Gideon ESPN Lampron

No. 10 – Colorado Buffaloes
- Position: Linebacker
- Class: Senior (transfer)

Personal information
- Listed height: 6 ft 0 in (1.83 m)
- Listed weight: 220 lb (100 kg)

Career information
- College: Dayton (2022–24) Bowling Green (2025) Colorado (2026-present)

= Gideon ESPN Lampron =

Gideon ESPN Lampron (born. 2003) is an American college football linebacker for the Colorado Buffaloes. He previously played for the Dayton Flyers and Bowling Green Falcons.

== Early life ==
Lampron attended Keystone High School in LaGrange, Ohio, where he played four years of varsity football. He was a three-time Lorain County defensive player of the year, as well as a finalist for Ohio Mr. Football.

==College career==
Dayton

In 2022, Lampron committed to Dayton University. He started the first two games of the 2022 season before redshirting.
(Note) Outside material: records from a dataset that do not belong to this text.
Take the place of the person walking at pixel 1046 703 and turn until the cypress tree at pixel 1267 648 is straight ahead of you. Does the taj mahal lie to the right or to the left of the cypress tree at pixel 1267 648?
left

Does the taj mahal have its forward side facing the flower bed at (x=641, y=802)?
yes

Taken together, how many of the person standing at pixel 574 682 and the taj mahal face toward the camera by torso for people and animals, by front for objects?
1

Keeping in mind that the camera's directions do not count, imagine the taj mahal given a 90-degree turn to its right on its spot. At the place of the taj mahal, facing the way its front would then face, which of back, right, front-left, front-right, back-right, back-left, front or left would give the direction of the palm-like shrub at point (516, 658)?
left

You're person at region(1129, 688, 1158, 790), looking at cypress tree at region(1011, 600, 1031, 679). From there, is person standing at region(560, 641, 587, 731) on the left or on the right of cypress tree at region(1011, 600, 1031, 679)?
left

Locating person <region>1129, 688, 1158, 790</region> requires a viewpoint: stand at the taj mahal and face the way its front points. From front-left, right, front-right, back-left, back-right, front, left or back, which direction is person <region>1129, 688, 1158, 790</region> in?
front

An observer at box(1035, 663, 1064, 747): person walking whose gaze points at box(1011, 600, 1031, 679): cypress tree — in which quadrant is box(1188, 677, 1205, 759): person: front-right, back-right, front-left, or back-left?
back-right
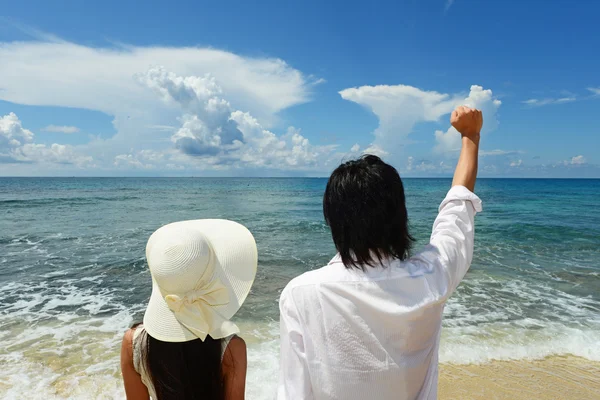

In 2024, Lampron was named a first-team FCS All-American by the Associated Press and the Walter Camp Football Foundation in 2024, and was the most productive player on a Dayton team that has allowed the fewest yards (242.9), the fewest passing yards (122.9), and the fewest first downs (12.9) in all of FCS football in 2024. After the season, Lampron entered the transfer portal.

Bowling Green

Lampron transferred to Bowling Green for 2025, where he started all 12 games for the Falcons, and was one of the team's 4 captains. In his lone season with the Falcons, he led the Mid-American Conference with 119 tackles.

Colorado

On January 6, 2026, Lampron transferred to Colorado, he was rated a three-star transfer recruit by 247Sports.

== In popular culture ==
Gideon ESPN Lampron has received attention due to his unusual middle name, which named directly after the ESPN network. It was given by his sports fanatic father. Gideon later embraced his middle name, especially when he began to become a standout player while playing Dayton.